Practice item. Set the material below down again exactly, with no pictures.

+++ Supplied information

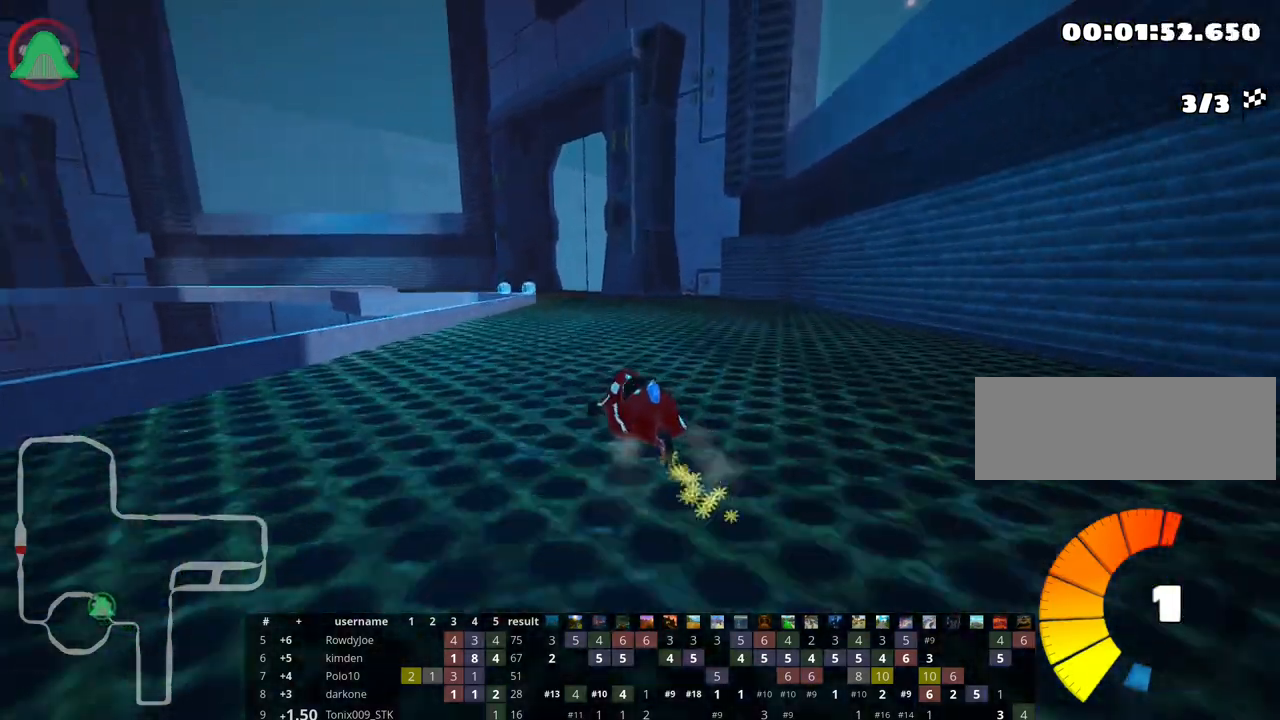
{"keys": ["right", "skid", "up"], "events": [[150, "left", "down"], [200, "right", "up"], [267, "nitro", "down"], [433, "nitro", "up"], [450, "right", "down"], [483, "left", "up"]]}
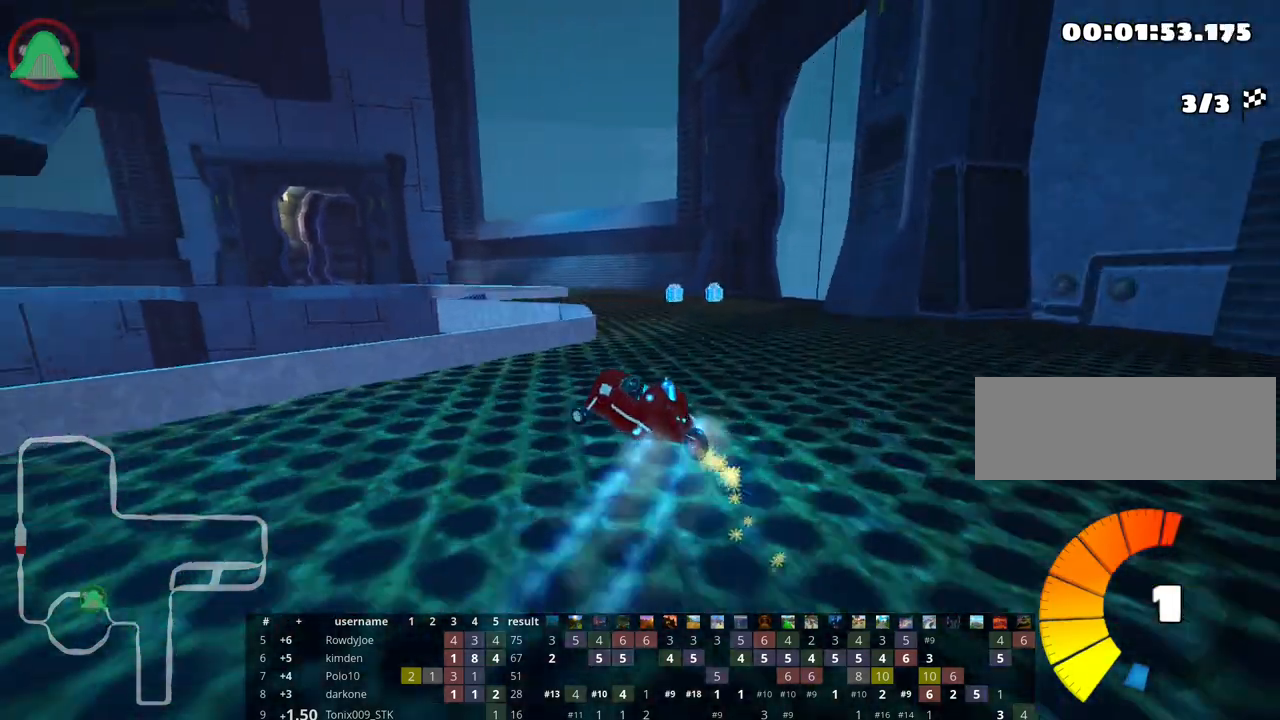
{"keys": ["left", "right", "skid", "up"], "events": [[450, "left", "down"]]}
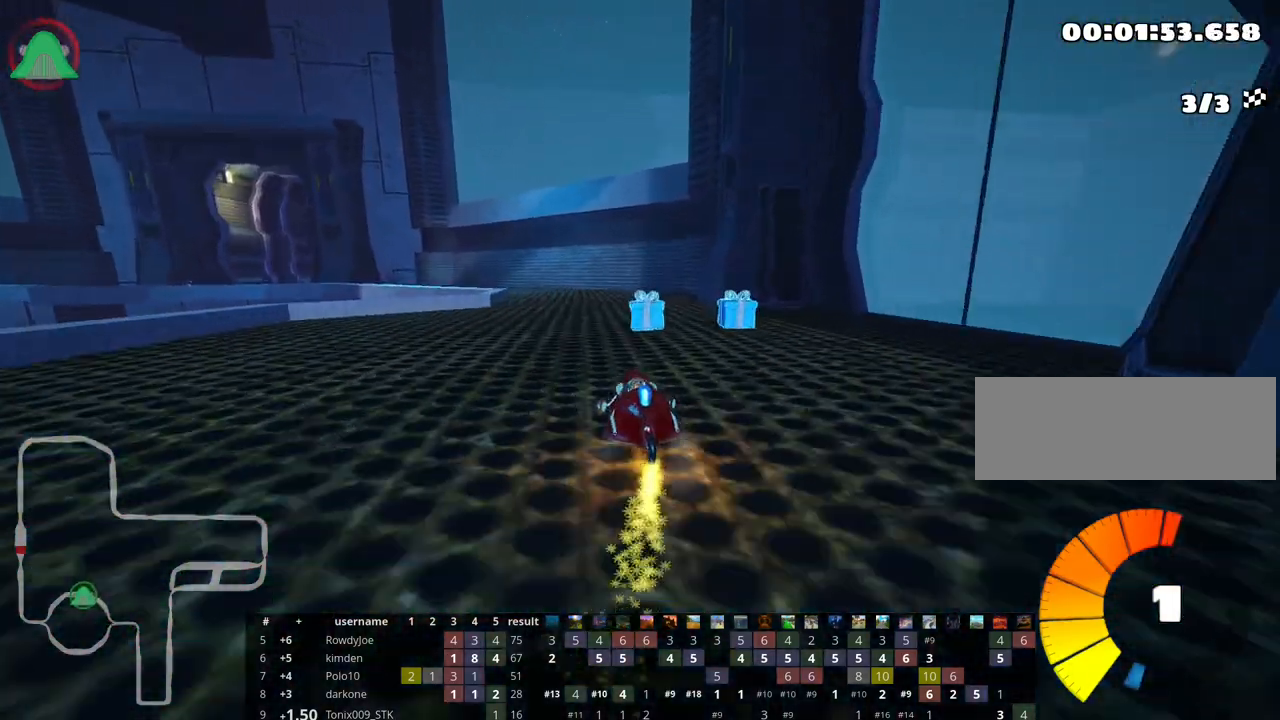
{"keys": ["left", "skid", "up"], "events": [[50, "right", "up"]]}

++++++

> [Answer section]:
{"keys": ["right", "skid", "up"], "events": [[150, "left", "down"], [200, "right", "up"], [267, "nitro", "down"], [433, "nitro", "up"], [450, "right", "down"], [483, "left", "up"]]}
{"keys": ["left", "right", "skid", "up"], "events": [[450, "left", "down"]]}
{"keys": ["left", "skid", "up"], "events": [[50, "right", "up"]]}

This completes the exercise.